--- RECORDS FOR THE TASK ---
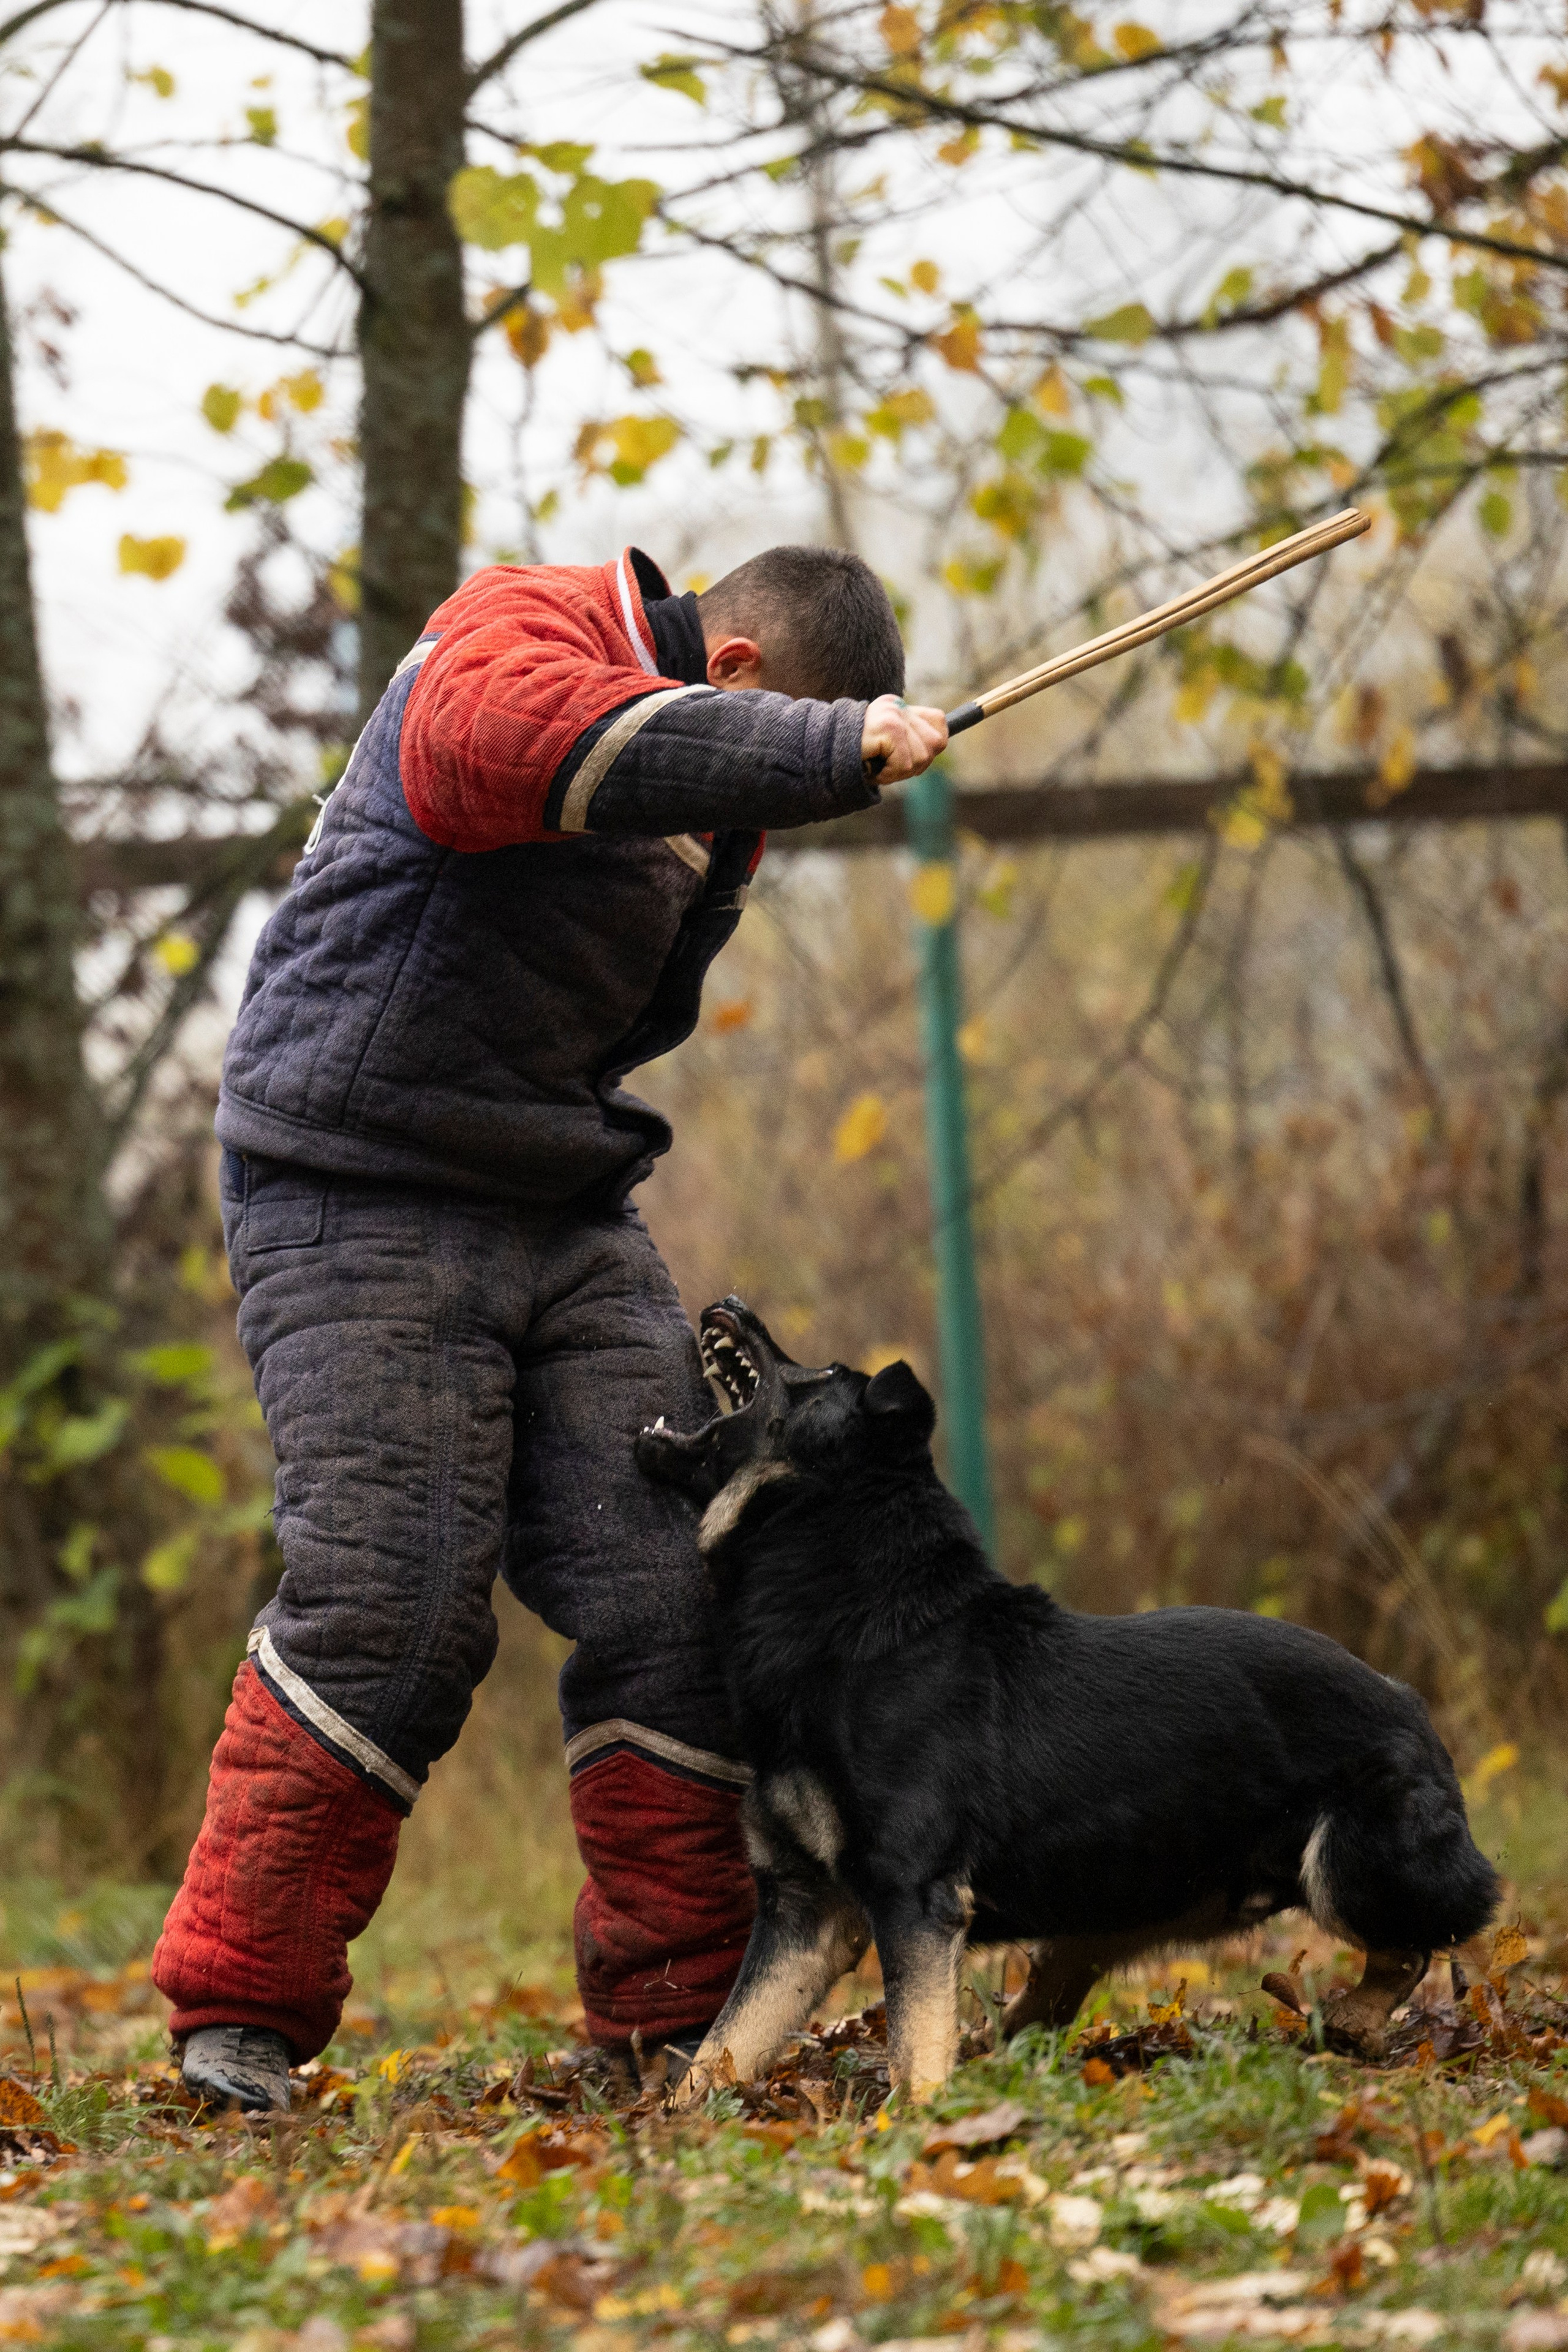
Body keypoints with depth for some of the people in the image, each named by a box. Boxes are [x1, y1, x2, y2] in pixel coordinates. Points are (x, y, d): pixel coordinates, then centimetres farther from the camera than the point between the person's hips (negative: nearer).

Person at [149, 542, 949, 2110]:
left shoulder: (702, 790, 16)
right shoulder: (523, 630, -11)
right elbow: (503, 738, -37)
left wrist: (721, 865, 6)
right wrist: (832, 745, -35)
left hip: (568, 1214, 8)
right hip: (364, 1206, -8)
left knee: (676, 1598, -1)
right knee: (390, 1606, -14)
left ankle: (679, 2012, 7)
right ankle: (237, 2010, -4)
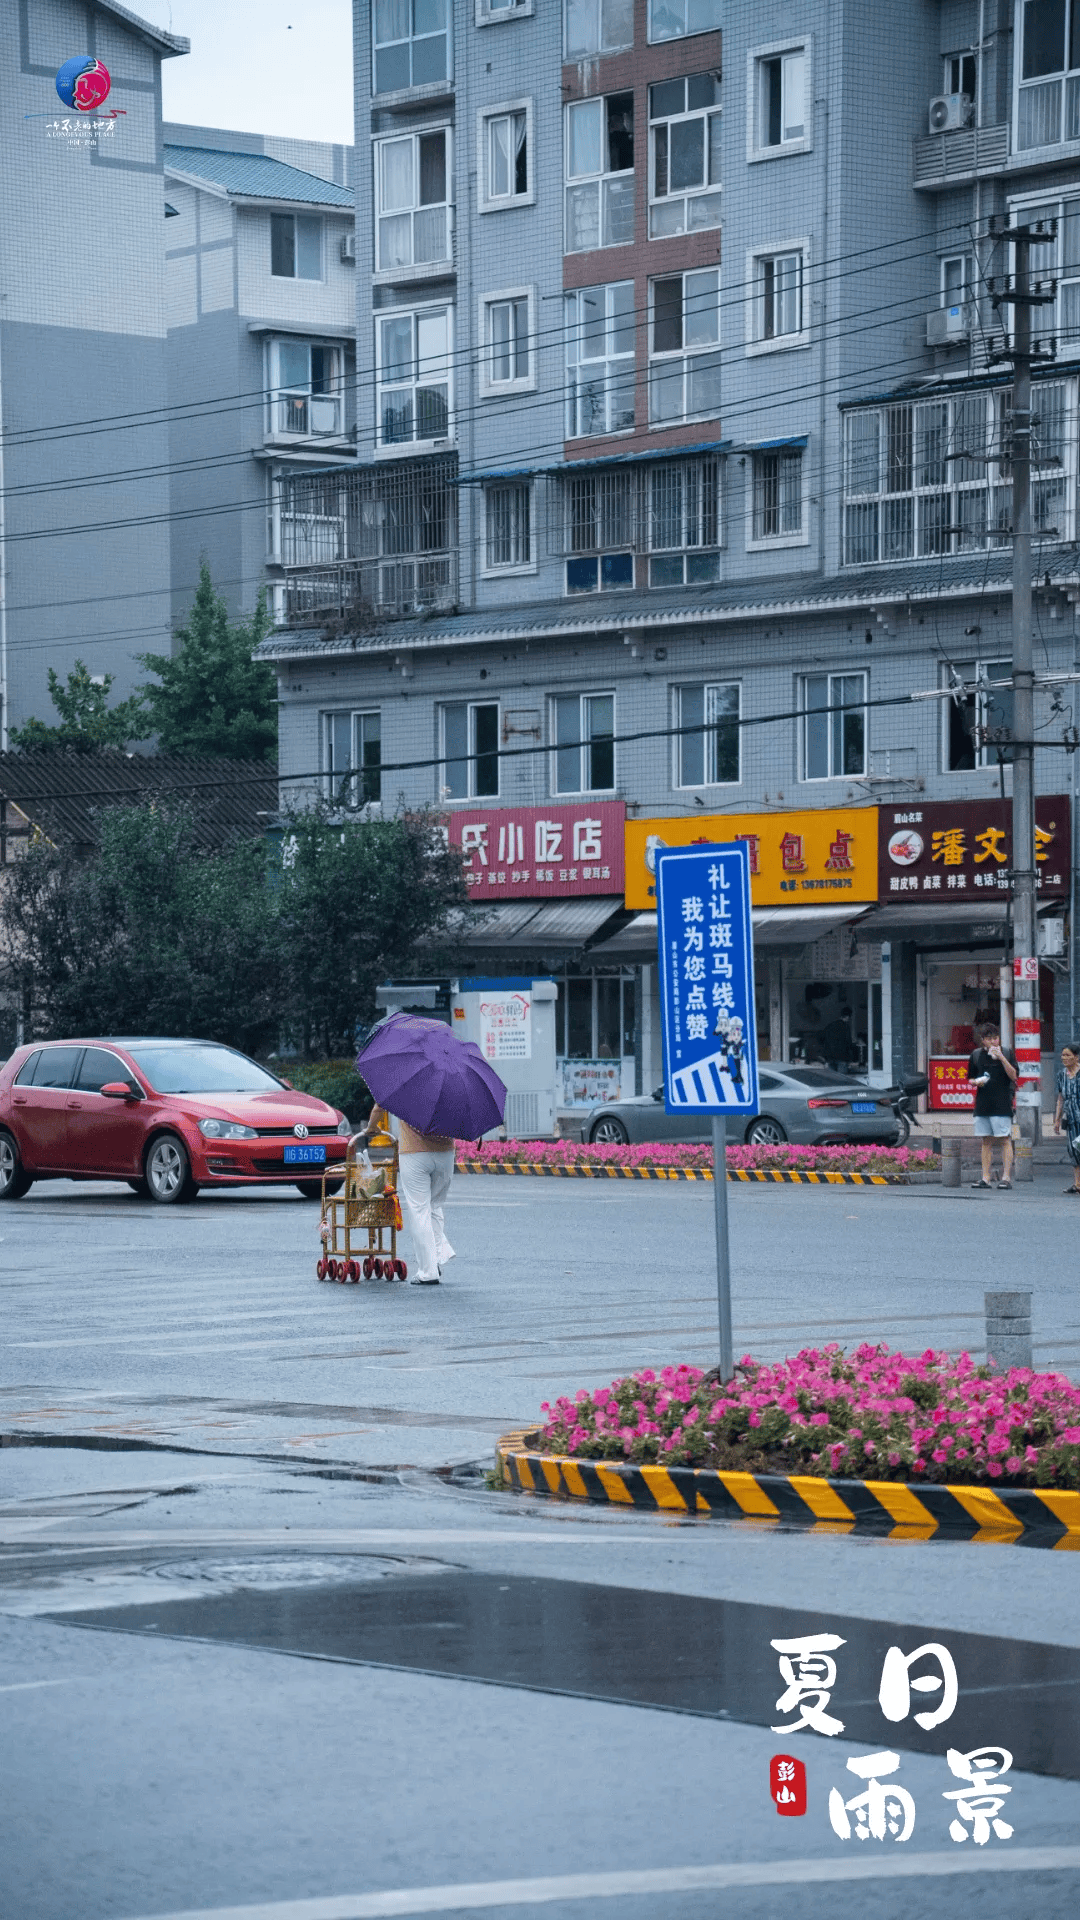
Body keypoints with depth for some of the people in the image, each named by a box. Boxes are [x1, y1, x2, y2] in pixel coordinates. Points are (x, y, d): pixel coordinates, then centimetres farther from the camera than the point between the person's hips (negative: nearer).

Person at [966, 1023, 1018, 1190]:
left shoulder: (1007, 1053, 2)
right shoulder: (976, 1055, 11)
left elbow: (1014, 1076, -7)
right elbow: (970, 1079, 20)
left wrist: (1001, 1058, -16)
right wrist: (976, 1082, -4)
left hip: (1002, 1104, -4)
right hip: (982, 1104, 4)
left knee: (1005, 1140, -6)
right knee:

--- WHAT IS BEING ASKED ---
Rewrite the material above as a JSON list of strings with one string per line, omitting blank lines and leaving out the pictures.

--- SOLVED EXERCISE ---
[
  "Body keypoints with depth for some of the people in the image, each named by a box. Boxes are [x1, y1, x2, y2] in pixel coordinates. Points are (x, y, d): pixel coordinates, then centimetres farther from the camera than the point between the person's hips (negative: nearer).",
  "Person at [149, 542, 949, 2110]:",
  "left shoulder: (702, 790, 16)",
  "right shoulder: (523, 630, -11)",
  "right elbow: (503, 738, -37)",
  "left wrist: (721, 865, 6)",
  "right wrist: (832, 745, -35)",
  "left hip: (568, 1214, 8)",
  "right hip: (364, 1206, -8)",
  "left knee: (676, 1598, -1)",
  "right knee: (390, 1606, -14)",
  "left ankle: (679, 2012, 7)",
  "right ankle: (237, 2010, -4)",
  "Body keypoints with depth for some of the people in the image, each named by a box. Boxes are [x1, y1, x2, y2] in pixel coordinates. Points are (x, y, d): pixel coordinates, then centimetres farther from the camera than the point between the person's hips (negative: nearer).",
  "Person at [966, 1023, 1018, 1190]:",
  "left shoulder: (1007, 1053, 2)",
  "right shoulder: (976, 1055, 11)",
  "left elbow: (1014, 1076, -7)",
  "right elbow: (970, 1079, 20)",
  "left wrist: (1001, 1058, -16)",
  "right wrist: (976, 1082, -4)",
  "left hip: (1002, 1104, -4)",
  "right hip: (982, 1104, 4)",
  "left knee: (1005, 1140, -6)",
  "right knee:"
]